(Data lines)

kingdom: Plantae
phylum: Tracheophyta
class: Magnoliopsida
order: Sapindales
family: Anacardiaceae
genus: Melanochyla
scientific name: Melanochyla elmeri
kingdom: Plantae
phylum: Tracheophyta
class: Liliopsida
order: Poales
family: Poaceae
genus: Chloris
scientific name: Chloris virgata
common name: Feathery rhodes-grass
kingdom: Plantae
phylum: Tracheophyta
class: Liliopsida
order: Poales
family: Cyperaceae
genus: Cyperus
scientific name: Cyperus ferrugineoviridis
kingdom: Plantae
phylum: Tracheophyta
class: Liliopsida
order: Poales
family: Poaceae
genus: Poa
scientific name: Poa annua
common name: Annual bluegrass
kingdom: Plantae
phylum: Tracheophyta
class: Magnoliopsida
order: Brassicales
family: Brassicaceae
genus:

**Exercise**
Convert every line of the records above into a numbered list, omitting blank lines.

**Task solution**
1. kingdom: Plantae
2. phylum: Tracheophyta
3. class: Magnoliopsida
4. order: Sapindales
5. family: Anacardiaceae
6. genus: Melanochyla
7. scientific name: Melanochyla elmeri
8. kingdom: Plantae
9. phylum: Tracheophyta
10. class: Liliopsida
11. order: Poales
12. family: Poaceae
13. genus: Chloris
14. scientific name: Chloris virgata
15. common name: Feathery rhodes-grass
16. kingdom: Plantae
17. phylum: Tracheophyta
18. class: Liliopsida
19. order: Poales
20. family: Cyperaceae
21. genus: Cyperus
22. scientific name: Cyperus ferrugineoviridis
23. kingdom: Plantae
24. phylum: Tracheophyta
25. class: Liliopsida
26. order: Poales
27. family: Poaceae
28. genus: Poa
29. scientific name: Poa annua
30. common name: Annual bluegrass
31. kingdom: Plantae
32. phylum: Tracheophyta
33. class: Magnoliopsida
34. order: Brassicales
35. family: Brassicaceae
36. genus:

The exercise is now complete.